Data Breaches Fail To Change Consumers’ Usage of Payment Cards, Research Shows

Data breaches are in the news constantly, but they appear to have no long-term effect on consumers’ use of payment methods. Breaches might, however, spur some consumers to switch hospitals, according to researchers.

“Payment attitudes and payment behaviors are very, very sticky,” says Claire Greene, a payments analyst at the Federal Reserve Bank of Boston.

Greene was one of three panelists Monday at the “Consumer Reactions to Data Breaches” session at automated clearing house governing body NACHA’s Payments 2017 conference in Austin, Texas. Greene summarized findings on the topic from several Federal Reserve studies, including a Boston Fed annual study on consumer payment choice that happened to be under way when Target Corp. first disclosed its huge data breach in December 2013. That gave researchers an opportunity to compare results from separate groups that had answered security questions before and after the news broke.

The researchers found that consumers’ confidence in the security of credit and especially debit cards dropped after the Target disclosure. Regarding credit cards, 35% of those who answered the survey before the breach announcement felt their personal information was secure, but only 24% of the post-breach study group members felt that way. With debit cards, the respective before and after figures were 37% and 23%. And another measure of consumers’ perceptions of the safety of cash and payment cards showed a slight increase in the opinions about cash but decreases in those regarding the safety of credit and especially debit cards.

“After the breach consumers rated the security of personal information on debit cards quite a bit more poorly,” Greene said.

But did those changing perceptions affect consumers’ card usage? Citing other Fed research, Greene said payment card usage patterns, including debit card usage, showed no significant change in 2014 from the preceding year.We recorded no decline at all in consumers’ decision to use or not to use their debit card,” she said.

Another panelist, Slava Mikhed, a senior industry specialist at the Federal Reserve Bank of Philadelphia’s Payment Cards Center, analyzed payment behavior by South Carolina consumers after the South Carolina Department of Revenue in October 2012 disclosed a massive data breach affecting more than 3.5 million residents representing 81% of the population. Thieves gained access to Social Security numbers, payment and bank information, names, addresses, and birth dates.

Mikhed, citing findings from a panel of consumers the Federal Reserve Bank of New York uses to monitor credit usage and also data from credit-reporting agency Equifax from right before and after the breach, discovered a nearly 50-fold increase in consumers using credit-watch services immediately after the breach, then a sharp drop-off. He did not find any significant changes in credit card line usage or related indicators by South Carolina consumers after the breach.

“We conclude … that consumers feel very confident in the payment card system,” Mikhed said.

Hospitals might actually be in more danger of losing patients after a data breach than banks are of losing cardholders. A third panelist, Eric Johnson, dean of the Owen Graduate School of Management at Vanderbilt University, reported on research findings from nearly 5,000 U.S. hospitals involved in 723 data breaches since federal regulations implemented under the 2009 Health Information Technology for Economic and Clinical Health Act forced medical providers to disclose more information about data compromises.
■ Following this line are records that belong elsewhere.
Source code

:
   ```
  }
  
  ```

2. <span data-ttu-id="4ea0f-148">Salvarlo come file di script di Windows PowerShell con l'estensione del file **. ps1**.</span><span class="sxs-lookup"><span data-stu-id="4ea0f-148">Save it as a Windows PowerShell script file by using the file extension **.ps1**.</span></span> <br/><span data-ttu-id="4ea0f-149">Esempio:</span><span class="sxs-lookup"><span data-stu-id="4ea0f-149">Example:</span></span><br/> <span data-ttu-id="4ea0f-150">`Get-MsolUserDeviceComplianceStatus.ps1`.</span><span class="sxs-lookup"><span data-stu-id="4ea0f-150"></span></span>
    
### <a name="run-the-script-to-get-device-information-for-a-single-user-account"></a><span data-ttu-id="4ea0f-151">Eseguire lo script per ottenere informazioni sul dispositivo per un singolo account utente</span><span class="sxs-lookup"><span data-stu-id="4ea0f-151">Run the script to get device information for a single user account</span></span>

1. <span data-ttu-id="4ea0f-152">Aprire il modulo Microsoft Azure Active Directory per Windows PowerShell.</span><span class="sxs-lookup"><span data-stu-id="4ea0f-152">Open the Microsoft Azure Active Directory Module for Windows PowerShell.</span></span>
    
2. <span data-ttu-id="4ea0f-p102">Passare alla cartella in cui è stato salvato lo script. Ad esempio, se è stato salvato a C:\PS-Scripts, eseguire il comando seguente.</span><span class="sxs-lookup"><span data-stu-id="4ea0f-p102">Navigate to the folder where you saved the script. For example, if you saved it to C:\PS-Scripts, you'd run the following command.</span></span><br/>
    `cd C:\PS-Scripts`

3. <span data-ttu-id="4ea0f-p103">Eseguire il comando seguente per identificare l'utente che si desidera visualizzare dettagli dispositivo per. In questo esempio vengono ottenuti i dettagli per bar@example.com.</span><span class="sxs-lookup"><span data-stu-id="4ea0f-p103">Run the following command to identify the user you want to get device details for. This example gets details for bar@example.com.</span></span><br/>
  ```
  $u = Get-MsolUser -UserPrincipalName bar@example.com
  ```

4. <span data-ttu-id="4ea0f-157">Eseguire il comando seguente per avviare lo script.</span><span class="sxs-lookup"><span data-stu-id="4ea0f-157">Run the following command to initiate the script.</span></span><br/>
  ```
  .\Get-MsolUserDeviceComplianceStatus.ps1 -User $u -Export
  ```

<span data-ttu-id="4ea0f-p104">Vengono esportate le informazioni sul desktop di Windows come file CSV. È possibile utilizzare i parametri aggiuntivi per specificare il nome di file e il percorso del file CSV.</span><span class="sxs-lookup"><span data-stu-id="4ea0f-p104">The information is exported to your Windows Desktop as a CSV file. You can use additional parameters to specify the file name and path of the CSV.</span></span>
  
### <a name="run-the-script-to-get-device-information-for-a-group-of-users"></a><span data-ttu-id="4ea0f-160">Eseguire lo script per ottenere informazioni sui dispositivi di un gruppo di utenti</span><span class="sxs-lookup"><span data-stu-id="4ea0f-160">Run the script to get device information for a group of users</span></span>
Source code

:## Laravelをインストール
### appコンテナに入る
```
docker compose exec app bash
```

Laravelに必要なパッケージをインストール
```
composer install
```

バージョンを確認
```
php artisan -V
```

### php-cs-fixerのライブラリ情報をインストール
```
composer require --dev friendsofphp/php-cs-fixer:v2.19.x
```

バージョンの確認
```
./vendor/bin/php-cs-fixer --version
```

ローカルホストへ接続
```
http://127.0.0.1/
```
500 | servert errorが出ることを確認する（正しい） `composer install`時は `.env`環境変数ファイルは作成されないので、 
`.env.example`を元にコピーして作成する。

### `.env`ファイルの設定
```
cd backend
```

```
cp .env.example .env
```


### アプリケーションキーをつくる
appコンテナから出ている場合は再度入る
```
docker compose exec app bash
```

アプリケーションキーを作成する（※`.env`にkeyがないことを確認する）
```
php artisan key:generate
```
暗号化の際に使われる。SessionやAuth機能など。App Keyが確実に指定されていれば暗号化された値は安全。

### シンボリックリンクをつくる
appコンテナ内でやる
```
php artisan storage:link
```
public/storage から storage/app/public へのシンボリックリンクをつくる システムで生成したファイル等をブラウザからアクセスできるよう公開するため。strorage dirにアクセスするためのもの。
What Johnson, who studies medical fraud, and his research partners found was a 30% change in admissions trends at breached hospitals and a 32% change in their outpatient visits. So, if a hospital’s admissions had been growing by 10% annually, for example, growth slowed to about 7% post-breach. If admissions had been declining before a breach, “it would accelerate that loss,” he said.

But the change mainly affected hospitals that had suffered more than one sizable breach—single breaches had little effect—and were located in larger cities where patients have a choice of providers, according to Johnson. “The high-level result is that yes, patients will in fact move if there are multiple breaches, and there are big breaches, and they have a place to move,” he said.